──────── Text provided ────────

Clear bad book clutter from your life and bookshelves

Economist Tyler Cowen talks about the sunk cost fallacy and why continuing to read a bad book is unproductive and a waste of time in the article “Closing the book on a bad read” in the July 24 Washington Times:

“People have this innate view — it comes from friendship and marriage — that commitment is good. Which I agree with,” he says. That view shouldn’t, he says, carry over to inanimate objects.

It’s not that he’s not a voracious reader — he finishes more than a book a day, not including the “partials.” He just wants to make the most of his time.

“We should treat books a little more like we treat TV channels,” he argues. No one has trouble flipping away from a boring series.

Do you have a pile of books on your nightstand that have been lingering for months or years because you can’t seem to bring yourself to finish them? Are your bookshelves filled with books that you plan to get to one day but just can’t muster the energy to slog through them? If so, I vote to abandon the books. Say farewell to the bad to make room for the good.

61 Comments for “Clear bad book clutter from your life and bookshelves”

  1. posted by Kristin on

    A book really has to catch my attention right away because I will close the book and never look back. It gets put in the goodwill pile right away. I’ve rented Audio books when I’m on vacation from Cracker Barrel restaurants and if I don’t like the book I return it at the very next restaurant and pick out a new book. (If you keep the book for only an hour or so, they usually let you exchange it.)

  2. posted by Wendy on

    As a librarian I adore books but I also know that I only have so much shelf space so weeding a collection is important. I frequently go though my personal books and evaluate. Those that I don’t want I donate to my local library for resale with the benefit that the sale of the books raises money for the library.

    I will always check a book out of the library first and as a result I buy very few books and those that I do buy I get used. I love used books for vacations, don’t have to worry about losing a library book, and I will leave it at the resort (if they have a library) when done.

    Just a suggestion, if the books smell bad, are growing mold, and severly damaged and unsueable consider throwing away or recycling before donating

  3. posted by Jeff Huber on

    I put down ‘The Tipping Point’ … it just got so boring, repetitive, and long winded. Great advice!

  4. posted by Lisa on

    Our school has a book swap and donates others to needy organizations.

  5. posted by Sandra on

    Before moving across the country last year, I had many, many books to get rid of. I sold many to online (they provide free mailing labels), and ended up with $1K in store credit, but I was running out of time and the books I had left were less likely to be of interest to them. I didn’t have the time or energy to take them anywhere to donate. There were several hundred.

    I had a garage sale just for books and only 3 people came. One of them was a dealer. I offered her the rest of the garageful for $200. She said because of health problems, unemployment, etc., she could only afford $100. With that, I said if she took them all she could have them for free. Win/win. It was hard letting go of these books for free after I’d spent so much money on them, but live and learn.

  6. posted by hadley on

    You can swap books for DVDs, CDs, or more books at

  7. posted by Finish That Bad Book? : on

    [...] of my favorite non-book blogs, Unclutterer,  recently had a post about clearing book clutter, specifically that book you just dread reading [...]

  8. posted by Slackerjo on

    In June 2006 I read a non fiction book and one of the people featured in the book noted that he always wrote a review of every book he read. I thought that was a good idea. So 221 books later, I am still writing my reviews.

──────── Input ────────

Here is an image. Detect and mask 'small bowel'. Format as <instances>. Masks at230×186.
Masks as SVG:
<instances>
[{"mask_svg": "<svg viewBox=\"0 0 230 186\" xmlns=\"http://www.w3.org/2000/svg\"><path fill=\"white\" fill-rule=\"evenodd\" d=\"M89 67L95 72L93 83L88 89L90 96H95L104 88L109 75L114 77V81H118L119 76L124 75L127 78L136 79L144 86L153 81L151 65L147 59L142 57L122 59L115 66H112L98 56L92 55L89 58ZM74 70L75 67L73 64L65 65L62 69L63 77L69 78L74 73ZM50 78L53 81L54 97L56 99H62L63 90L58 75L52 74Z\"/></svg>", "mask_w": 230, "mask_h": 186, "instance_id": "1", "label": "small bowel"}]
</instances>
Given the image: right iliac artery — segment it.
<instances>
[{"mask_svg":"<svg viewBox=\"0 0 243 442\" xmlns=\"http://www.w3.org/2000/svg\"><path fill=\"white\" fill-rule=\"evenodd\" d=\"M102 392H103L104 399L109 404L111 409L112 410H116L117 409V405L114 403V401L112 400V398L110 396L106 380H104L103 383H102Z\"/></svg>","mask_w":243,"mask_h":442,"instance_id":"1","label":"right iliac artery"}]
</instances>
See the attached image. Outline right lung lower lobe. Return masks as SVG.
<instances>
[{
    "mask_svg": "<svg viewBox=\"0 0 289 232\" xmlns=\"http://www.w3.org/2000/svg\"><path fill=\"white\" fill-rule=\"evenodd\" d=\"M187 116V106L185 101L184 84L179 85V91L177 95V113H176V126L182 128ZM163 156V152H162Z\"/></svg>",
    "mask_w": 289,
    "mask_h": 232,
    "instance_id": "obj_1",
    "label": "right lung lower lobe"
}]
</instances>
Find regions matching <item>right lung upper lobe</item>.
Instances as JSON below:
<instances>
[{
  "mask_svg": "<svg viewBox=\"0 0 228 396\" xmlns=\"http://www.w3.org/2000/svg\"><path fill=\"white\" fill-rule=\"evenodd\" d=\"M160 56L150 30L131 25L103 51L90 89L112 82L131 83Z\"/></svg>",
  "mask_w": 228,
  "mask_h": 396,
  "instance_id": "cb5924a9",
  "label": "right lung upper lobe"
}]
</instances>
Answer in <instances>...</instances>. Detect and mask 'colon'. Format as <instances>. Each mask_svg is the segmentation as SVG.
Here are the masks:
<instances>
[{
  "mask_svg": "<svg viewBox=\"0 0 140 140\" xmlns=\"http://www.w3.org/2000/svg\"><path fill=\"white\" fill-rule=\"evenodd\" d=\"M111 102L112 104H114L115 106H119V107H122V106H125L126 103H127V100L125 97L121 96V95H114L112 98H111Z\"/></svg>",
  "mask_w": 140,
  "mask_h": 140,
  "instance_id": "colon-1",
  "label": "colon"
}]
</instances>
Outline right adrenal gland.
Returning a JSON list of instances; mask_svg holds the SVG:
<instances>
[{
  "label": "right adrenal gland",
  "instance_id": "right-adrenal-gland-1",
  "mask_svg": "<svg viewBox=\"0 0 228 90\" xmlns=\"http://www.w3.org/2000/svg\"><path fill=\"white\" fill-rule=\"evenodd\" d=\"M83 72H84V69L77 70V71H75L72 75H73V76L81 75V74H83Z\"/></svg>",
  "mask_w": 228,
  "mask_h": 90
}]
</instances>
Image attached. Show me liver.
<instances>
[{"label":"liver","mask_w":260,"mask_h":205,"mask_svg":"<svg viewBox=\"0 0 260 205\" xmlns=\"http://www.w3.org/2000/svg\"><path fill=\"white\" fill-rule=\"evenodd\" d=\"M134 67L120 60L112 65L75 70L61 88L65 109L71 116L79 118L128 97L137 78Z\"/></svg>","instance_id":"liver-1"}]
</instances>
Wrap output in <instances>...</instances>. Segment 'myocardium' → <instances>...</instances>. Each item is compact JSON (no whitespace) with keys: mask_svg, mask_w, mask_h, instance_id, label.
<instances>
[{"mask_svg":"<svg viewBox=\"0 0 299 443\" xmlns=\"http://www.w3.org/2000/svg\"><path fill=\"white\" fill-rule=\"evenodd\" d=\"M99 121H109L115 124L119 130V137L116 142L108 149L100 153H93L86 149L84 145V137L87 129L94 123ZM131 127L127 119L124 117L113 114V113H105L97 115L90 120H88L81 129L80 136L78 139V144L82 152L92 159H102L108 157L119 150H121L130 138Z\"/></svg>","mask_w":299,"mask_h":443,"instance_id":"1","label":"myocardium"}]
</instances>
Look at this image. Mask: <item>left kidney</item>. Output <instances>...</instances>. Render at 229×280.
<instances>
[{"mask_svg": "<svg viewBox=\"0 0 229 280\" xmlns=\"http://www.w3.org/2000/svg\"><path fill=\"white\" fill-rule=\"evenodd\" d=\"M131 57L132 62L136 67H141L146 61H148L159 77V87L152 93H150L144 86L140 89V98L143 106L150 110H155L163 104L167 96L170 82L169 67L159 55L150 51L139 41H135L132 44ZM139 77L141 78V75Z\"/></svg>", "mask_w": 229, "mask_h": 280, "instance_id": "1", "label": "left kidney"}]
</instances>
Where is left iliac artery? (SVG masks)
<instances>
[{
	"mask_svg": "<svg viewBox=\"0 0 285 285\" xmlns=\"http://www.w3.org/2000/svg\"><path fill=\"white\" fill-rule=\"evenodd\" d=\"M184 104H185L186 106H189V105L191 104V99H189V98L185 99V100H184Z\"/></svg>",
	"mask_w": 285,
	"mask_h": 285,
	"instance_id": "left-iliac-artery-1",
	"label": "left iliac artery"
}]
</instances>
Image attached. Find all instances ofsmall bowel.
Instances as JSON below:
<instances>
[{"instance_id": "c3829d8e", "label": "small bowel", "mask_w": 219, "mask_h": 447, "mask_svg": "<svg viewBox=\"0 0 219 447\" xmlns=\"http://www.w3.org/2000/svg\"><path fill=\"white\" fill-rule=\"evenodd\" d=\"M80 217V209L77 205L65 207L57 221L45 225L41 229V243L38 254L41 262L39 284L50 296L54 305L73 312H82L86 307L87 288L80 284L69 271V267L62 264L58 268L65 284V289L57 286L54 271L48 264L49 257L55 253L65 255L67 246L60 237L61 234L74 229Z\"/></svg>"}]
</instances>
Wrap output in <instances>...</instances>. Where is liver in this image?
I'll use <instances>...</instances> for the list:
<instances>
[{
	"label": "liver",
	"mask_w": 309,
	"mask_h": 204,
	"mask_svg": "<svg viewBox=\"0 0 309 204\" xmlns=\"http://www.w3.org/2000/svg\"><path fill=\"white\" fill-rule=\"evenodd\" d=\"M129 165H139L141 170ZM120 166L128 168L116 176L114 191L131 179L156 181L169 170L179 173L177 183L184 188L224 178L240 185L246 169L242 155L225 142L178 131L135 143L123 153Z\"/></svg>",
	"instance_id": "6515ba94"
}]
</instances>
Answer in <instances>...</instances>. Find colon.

────────

- Task 1 -
Using the book clutter post, answer each question:
(a) According to the post, how many books a day does Tyler Cowen finish?
(b) How much store credit did Sandra end up with from selling books online?
(c) How many books later is Slackerjo still writing reviews?
- Task 2 -
Rewrite the entries from the line containing "Wrap output in <instances>...</instances>. Where" through the end of the entries, replacing "image" with "scan" and leaving everything else the same.
The book clutter post and the entries have nothing to do with each other.

- Task output 1 -
(a) More than a book a day, not including the "partials."
(b) $1K.
(c) 221 books.

- Task output 2 -
Wrap output in <instances>...</instances>. Where is liver in this scan?
I'll use <instances>...</instances> for the list:
<instances>
[{
	"label": "liver",
	"mask_w": 309,
	"mask_h": 204,
	"mask_svg": "<svg viewBox=\"0 0 309 204\" xmlns=\"http://www.w3.org/2000/svg\"><path fill=\"white\" fill-rule=\"evenodd\" d=\"M129 165H139L141 170ZM120 166L128 168L116 176L114 191L131 179L156 181L169 170L179 173L177 183L184 188L224 178L240 185L246 169L242 155L225 142L178 131L135 143L123 153Z\"/></svg>",
	"instance_id": "6515ba94"
}]
</instances>
Answer in <instances>...</instances>. Find colon.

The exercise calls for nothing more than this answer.